No luck getting at the file, even with Comodo closed. Here’s a recording:

The files are in Comodo’s quarantine again–after recording this video, I restarted Comodo, had it scan those files, and when it picked up a virus I had it quarantine the files.

Hi jbeall,

We have seen the link,but can’t get the sample from the video.Pls do as what ionelp said,and closed the realtime scanner of CIS briefly,zipped the file,and upload it to the forum.So that we can have a look at it.


What I show in the video is what happens when I disable CIS–namely, I still cannot access the file in any way. The video shows my attempts to do so and the errors I get.


Pls check the version of CIS.if u use the old version,pls uninstall it and download the lastest version in this link:,this would be ok.

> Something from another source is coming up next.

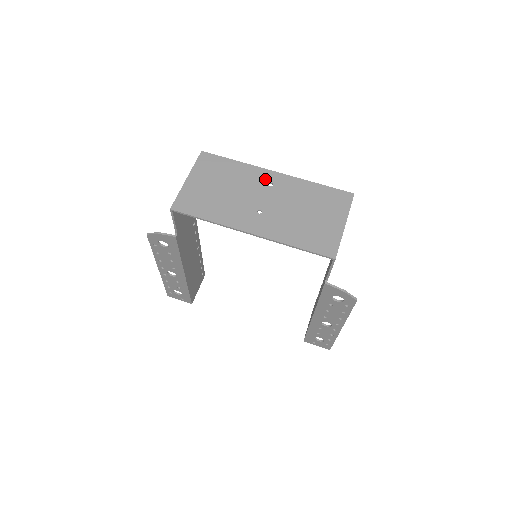
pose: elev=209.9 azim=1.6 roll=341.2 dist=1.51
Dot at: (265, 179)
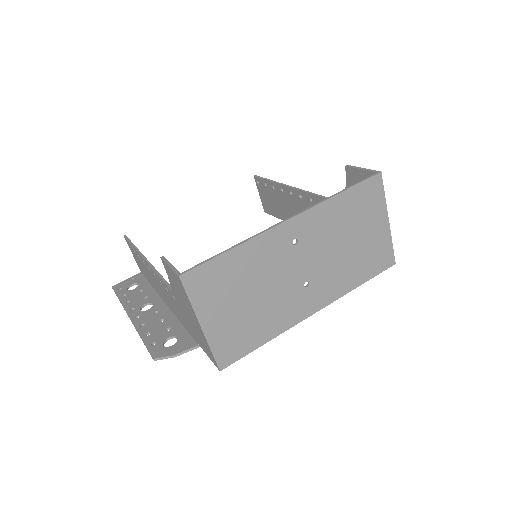
Dot at: (285, 241)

Ok, I got it! I restored the file, and then chose “ignore–permanently” when the “virus detected” warning popped up, and then I was able to get at the file.

See attached. Sorry, no password–Vista’s zip utility doesn’t let you set a password.

[attachment deleted by admin]

Hi jbeall,

We are going to have a look at it and will get back to you after investigation.


Hi jbeall,

The sample you upload is not virus,and it’s not detected by CIS 3.10.102363.531,DB 1799.Pls check it,if any problems,pls let us know.